TASK BRIEF — Please find all lines in the data that hold the string "dajú" and copy them.

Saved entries
--*--
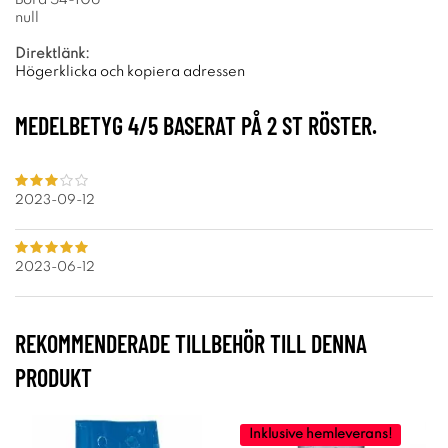
null
Direktlänk:
Högerklicka och kopiera adressen
MEDELBETYG
4
/5 BASERAT PÅ
2
ST RÖSTER.
2023-09-12
2023-06-12
REKOMMENDERADE TILLBEHÖR TILL DENNA
PRODUKT
Inklusive hemleverans!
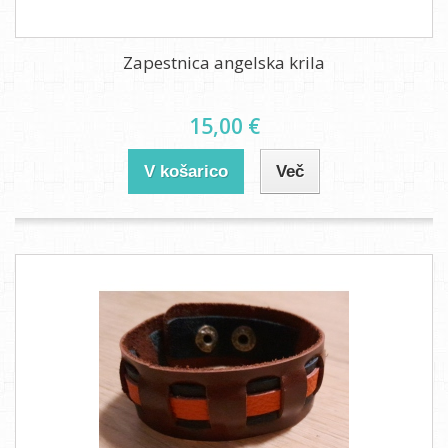
Zapestnica angelska krila
15,00 €
V košarico
Več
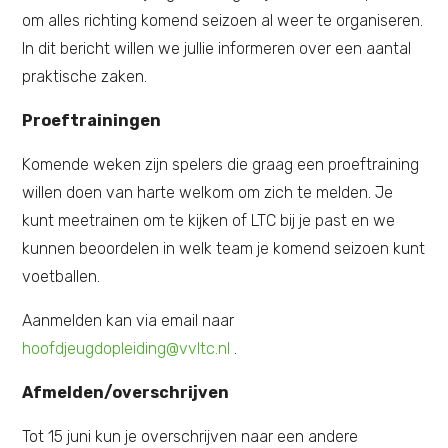
om alles richting komend seizoen al weer te organiseren.
In dit bericht willen we jullie informeren over een aantal
praktische zaken.
Proeftrainingen
Komende weken zijn spelers die graag een proeftraining
willen doen van harte welkom om zich te melden. Je
kunt meetrainen om te kijken of LTC bij je past en we
kunnen beoordelen in welk team je komend seizoen kunt
voetballen.
Aanmelden kan via email naar
hoofdjeugdopleiding@vvltc.nl
.
Afmelden/overschrijven
Tot 15 juni kun je overschrijven naar een andere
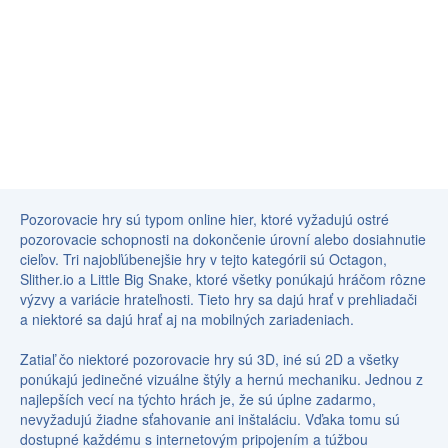
Pozorovacie hry sú typom online hier, ktoré vyžadujú ostré
pozorovacie schopnosti na dokončenie úrovní alebo dosiahnutie
cieľov. Tri najobľúbenejšie hry v tejto kategórii sú Octagon,
Slither.io a Little Big Snake, ktoré všetky ponúkajú hráčom rôzne
výzvy a variácie hrateľnosti. Tieto hry sa dajú hrať v prehliadači
a niektoré sa dajú hrať aj na mobilných zariadeniach.
Zatiaľ čo niektoré pozorovacie hry sú 3D, iné sú 2D a všetky
ponúkajú jedinečné vizuálne štýly a hernú mechaniku. Jednou z
najlepších vecí na týchto hrách je, že sú úplne zadarmo,
nevyžadujú žiadne sťahovanie ani inštaláciu. Vďaka tomu sú
dostupné každému s internetovým pripojením a túžbou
--*--
WRITTEN SOLUTION —
výzvy a variácie hrateľnosti. Tieto hry sa dajú hrať v prehliadači
a niektoré sa dajú hrať aj na mobilných zariadeniach.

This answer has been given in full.